> Task: Make an exact copy of the lines from the one containing "examples of using" to the end of the records below, and leave out everything else.
:::
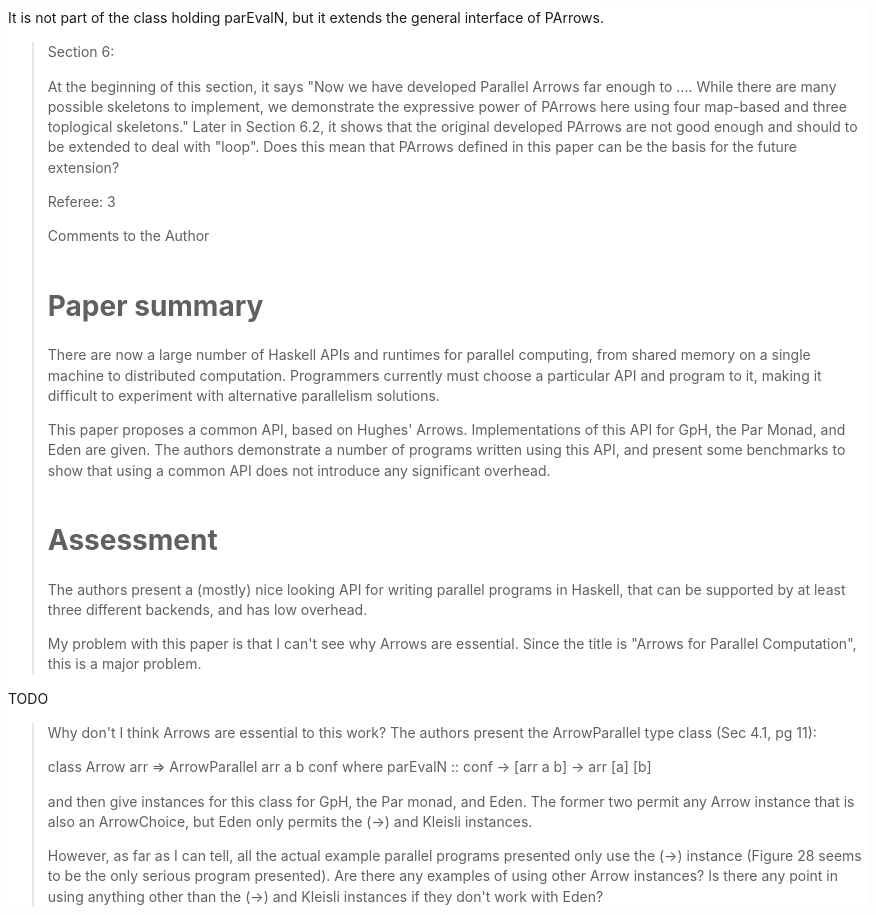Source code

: It is not part of the class holding parEvalN, but it extends the general interface of PArrows.

> 
> Section 6:
> 
> At the beginning of this section, it says "Now we have developed
> Parallel Arrows far enough to .... While there are many possible
> skeletons to implement, we demonstrate the expressive power of PArrows
> here using four map-based and three toplogical skeletons."  Later in
> Section 6.2, it shows that the original developed PArrows are not good
> enough and should to be extended to deal with "loop". Does this mean
> that PArrows defined in this paper can be the basis for the future
> extension?
> 
> Referee: 3
> 
> Comments to the Author
> # Paper summary
> 
> There are now a large number of Haskell APIs and runtimes for parallel
> computing, from shared memory on a single machine to distributed
> computation. Programmers currently must choose a particular API and
> program to it, making it difficult to experiment with alternative
> parallelism solutions.
> 
> This paper proposes a common API, based on Hughes'
> Arrows. Implementations of this API for GpH, the Par Monad, and Eden
> are given. The authors demonstrate a number of programs written using
> this API, and present some benchmarks to show that using a common API
> does not introduce any significant overhead.
> 
> # Assessment
> 
> The authors present a (mostly) nice looking API for writing parallel
> programs in Haskell, that can be supported by at least three different
> backends, and has low overhead.
> 
> My problem with this paper is that I can't see why Arrows are
> essential. Since the title is "Arrows for Parallel Computation", this
> is a major problem.

TODO

> 
> Why don't I think Arrows are essential to this work? The authors
> present the ArrowParallel type class (Sec 4.1, pg 11):
> 
>    class Arrow arr => ArrowParallel arr a b conf where
>       parEvalN :: conf -> [arr a b] -> arr [a] [b]
> 
> and then give instances for this class for GpH, the Par monad, and
> Eden. The former two permit any Arrow instance that is also an
> ArrowChoice, but Eden only permits the (->) and Kleisli
> instances.
> 
> However, as far as I can tell, all the actual example parallel
> programs presented only use the (->) instance (Figure 28 seems to be
> the only serious program presented). Are there any examples of using
> other Arrow instances? Is there any point in using anything other than
> the (->) and Kleisli instances if they don't work with Eden?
:::
> Result of the task:
> the only serious program presented). Are there any examples of using
> other Arrow instances? Is there any point in using anything other than
> the (->) and Kleisli instances if they don't work with Eden?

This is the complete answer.